April 15, 2019

Industry Awareness

ASCs Taking Several Different Routes to Financial Success

The number of new ASCs is increasing at a 2.4% annual rate as of the last CMS reporting. Geographic distribution of ASCs is quite uneven due to a variety of factors, including state policy differences. Maryland enjoys the highest distribution of ASCs at 40 per Medicare Part B beneficiary, while Virginia only has half that many. Drive over to West Virginia, which neighbors both and the rate sinks to four ASCs per Medicare Part B beneficiary, among the lowest rate in the nation, which also reflects the variable growth rate due to population density. A wide variety of ASCs are opening in population centers. The first standalone reproductive ASC is making news in the state of New York as is the opening of a new orthopaedic ASC. Several orthopaedic ASCs have announced their openings in recent months in higher population density areas in the eastern third of the country.

Physician-Ownership Models Making News

One of the repercussions a virtual era creates is a yearning for the human, the analog, the personal. High tech plus high touch provides a powerful combination. This duo is where ASCs live and outshine the competition. Physician-ownership models are the most profound expression of the power of high tech/high touch healthcare. Patients benefit by the intense quality control that physician-owners have in their centers, through their direct relationships with physician-owners, and via the convenience of scheduling afforded by flexible, physician-owned centers. Two models of physician ownership have been highlighted so far in 2019. The “privademic” model of the Rothman institute that enables physicians to be shareholders in surgical practice with an academic hub is a unique arrangement in the ASC world. In addition, multispecialty physician ownership groups are making a comeback. 

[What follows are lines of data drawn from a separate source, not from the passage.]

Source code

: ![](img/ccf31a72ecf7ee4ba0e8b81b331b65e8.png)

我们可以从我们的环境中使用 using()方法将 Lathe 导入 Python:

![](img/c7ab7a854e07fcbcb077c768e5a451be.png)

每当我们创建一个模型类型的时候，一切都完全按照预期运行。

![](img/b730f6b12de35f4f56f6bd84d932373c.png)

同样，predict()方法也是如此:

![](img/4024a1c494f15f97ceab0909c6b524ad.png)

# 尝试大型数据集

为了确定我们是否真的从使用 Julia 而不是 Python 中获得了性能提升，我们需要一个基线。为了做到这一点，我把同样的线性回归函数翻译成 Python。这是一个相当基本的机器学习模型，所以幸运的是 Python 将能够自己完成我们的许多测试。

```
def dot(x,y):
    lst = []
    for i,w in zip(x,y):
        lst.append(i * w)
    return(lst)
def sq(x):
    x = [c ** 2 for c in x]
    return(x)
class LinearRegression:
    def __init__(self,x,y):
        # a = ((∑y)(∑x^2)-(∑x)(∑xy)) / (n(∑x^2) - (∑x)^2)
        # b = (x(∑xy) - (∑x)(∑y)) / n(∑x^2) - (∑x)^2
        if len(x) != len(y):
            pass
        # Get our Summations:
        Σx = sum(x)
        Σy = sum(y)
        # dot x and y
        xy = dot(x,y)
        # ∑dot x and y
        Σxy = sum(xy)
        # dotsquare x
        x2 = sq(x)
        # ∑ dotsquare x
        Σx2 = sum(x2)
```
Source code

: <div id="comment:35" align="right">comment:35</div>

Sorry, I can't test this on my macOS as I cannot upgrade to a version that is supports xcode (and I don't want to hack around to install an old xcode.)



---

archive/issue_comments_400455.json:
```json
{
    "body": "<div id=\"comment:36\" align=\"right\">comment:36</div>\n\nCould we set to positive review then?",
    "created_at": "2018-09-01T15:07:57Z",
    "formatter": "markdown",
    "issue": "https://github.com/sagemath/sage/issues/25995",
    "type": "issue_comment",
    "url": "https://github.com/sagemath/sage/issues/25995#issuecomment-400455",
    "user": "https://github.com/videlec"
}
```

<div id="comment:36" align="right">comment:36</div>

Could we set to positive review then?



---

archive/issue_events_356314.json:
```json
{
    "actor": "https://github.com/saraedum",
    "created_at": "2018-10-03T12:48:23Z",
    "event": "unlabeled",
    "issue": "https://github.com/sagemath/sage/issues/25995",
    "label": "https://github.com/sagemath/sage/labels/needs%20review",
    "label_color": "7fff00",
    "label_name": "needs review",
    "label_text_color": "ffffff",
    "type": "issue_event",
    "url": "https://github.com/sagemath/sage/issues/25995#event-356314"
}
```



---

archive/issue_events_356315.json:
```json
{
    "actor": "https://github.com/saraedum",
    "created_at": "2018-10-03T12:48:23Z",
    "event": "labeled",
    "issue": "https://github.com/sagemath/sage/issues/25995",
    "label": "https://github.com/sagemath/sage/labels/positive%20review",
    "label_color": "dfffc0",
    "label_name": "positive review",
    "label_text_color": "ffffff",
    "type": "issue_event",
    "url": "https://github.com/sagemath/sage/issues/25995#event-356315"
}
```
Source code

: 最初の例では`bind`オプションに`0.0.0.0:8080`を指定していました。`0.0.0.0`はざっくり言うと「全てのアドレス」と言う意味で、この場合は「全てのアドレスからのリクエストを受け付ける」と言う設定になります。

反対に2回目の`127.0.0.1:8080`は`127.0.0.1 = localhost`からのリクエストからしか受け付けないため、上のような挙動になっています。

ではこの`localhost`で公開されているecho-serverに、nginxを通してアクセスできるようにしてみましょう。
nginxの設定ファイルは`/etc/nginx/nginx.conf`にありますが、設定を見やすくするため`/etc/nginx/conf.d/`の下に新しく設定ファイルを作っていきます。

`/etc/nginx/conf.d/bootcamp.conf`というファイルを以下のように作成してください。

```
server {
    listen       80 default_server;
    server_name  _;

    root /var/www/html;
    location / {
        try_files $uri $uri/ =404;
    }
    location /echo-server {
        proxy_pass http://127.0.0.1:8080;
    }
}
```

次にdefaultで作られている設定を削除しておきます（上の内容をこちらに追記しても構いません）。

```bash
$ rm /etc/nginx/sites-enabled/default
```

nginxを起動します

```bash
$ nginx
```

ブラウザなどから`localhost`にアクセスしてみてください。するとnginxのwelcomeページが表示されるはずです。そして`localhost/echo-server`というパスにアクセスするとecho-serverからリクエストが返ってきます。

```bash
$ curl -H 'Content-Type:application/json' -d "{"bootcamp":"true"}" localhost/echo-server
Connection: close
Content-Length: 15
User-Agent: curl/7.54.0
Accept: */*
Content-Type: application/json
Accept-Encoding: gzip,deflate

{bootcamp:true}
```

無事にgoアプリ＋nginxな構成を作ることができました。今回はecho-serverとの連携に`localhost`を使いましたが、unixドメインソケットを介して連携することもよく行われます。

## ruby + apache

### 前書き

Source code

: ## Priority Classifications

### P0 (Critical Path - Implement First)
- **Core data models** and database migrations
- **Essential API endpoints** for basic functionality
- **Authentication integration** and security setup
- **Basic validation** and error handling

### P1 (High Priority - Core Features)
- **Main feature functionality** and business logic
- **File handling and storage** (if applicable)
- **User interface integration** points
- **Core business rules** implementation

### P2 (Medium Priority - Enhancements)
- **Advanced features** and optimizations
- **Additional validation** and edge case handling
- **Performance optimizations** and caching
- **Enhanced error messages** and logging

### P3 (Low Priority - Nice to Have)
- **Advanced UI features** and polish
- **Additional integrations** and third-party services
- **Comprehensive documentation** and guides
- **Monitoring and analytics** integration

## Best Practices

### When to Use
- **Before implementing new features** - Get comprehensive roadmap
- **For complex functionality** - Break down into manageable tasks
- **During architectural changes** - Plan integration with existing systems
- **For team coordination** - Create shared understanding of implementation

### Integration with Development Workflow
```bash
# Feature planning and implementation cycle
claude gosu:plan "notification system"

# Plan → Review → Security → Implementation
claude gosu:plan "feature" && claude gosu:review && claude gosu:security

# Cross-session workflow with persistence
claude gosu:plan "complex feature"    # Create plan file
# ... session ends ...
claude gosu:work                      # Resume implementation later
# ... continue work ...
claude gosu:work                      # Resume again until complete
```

ASCs Ready to Address Price and Quality Transparency

A recent total joint arthroplasty study performed at Midwest Orthopaedics at Rush gives some data to what we already expect. This controlled study of 314 patients demonstrated that patients opting to go home after same day total joint surgery were a little happier than patients who chose to stay overnight in the hospital. All-important patient education was not lost due to going home either. Other ASC trends will likely be adding to patient contentment. Many ASCs stand ready to address price and quality transparency ahead of most of the rest of the healthcare industry. Workplace safety is ongoing concern for freestanding ASCs. Leapfrog Group is shoring up social proof where data is skimpy regarding ASC quality ratings. Leapfrog has just launched their first annual ASC patient safety and quality survey. 

Revenue Cycle

Break Through the Top Reasons for Claims Denial

Getting a good handle on the most common reasons for claim denials will help providers break through to better, more satisfying revenue cycle management. Moving deductively from the general to the particular, the top 10 reasons for claims denials throughout healthcare include incorrect patient identifiers, prior authorization requirements, requests for medical records, and missing codes. These reasons for denial are not inconsequential to revenue and the winners in revenue cycle management are increasingly those who aim squarely on patient service. Contego serves to help ASCs break through claims denials barriers to healthier, more appropriate reimbursements based upon benefits for which patients have paid.


Authorized Representatives: The DOL Issues Clarification

by Laura Raymond, Contego Paralegal, from the office Jon Sistare, JD, Contego Attorney

Two years ago, Contego attorney Jonathan Sistare sent a letter to the US Department of Labor (DOL) requesting guidance on the ability of ERISA-governed plan members to appoint authorized representatives in various circumstances and the procedures surrounding that process. On February 27 of this year, they issued an information letter in response. The DOL clarified several key points regarding the appointment of authorized representatives and the ways in which plans must uphold those appointments. The letter can be found here: https://www.dol.gov/sites/default/files/ebsa/employers-and-advisers/guidance/information-letters/02-27-2019.pdf.

First and foremost, the DOL emphasized that, while a plan may establish “reasonable procedures” for determining whether an individual has appointed an authorized representative, it cannot prevent or preclude them from choosing one. This is significant because plans and insurance carriers will often attempt to invalidate a patient’s appointment of an authorized representative, forcing the patient to sign multiple different forms at different times in the process, give verbal confirmation every time the authorized representative tries to act on the patient’s behalf, and require wet signatures on forms mailed in by the patient themselves, etc. These hurdles are cumbersome and constitute a significant burden on both the patient and the authorized representative. In clarifying the limits that plans can place on the appointment of authorized representatives, we are hopeful that patients will encounter less difficulty in exercising this federal right.

Secondly, the DOL clarified that benefit plans must specifically include in their SPDs any procedures for designating authorized representatives. This will help standardize the process of appointing an authorized representative and simplify that process for patients. The letter also highlights that carriers and benefit plans should be sending any material they are sending to the patient to their authorized representative as well. Overall, the DOL’s stance in this letter falls squarely on the side of the patient, which should prove beneficial as patients’ authorized representatives work to ensure their claims are paid correctly.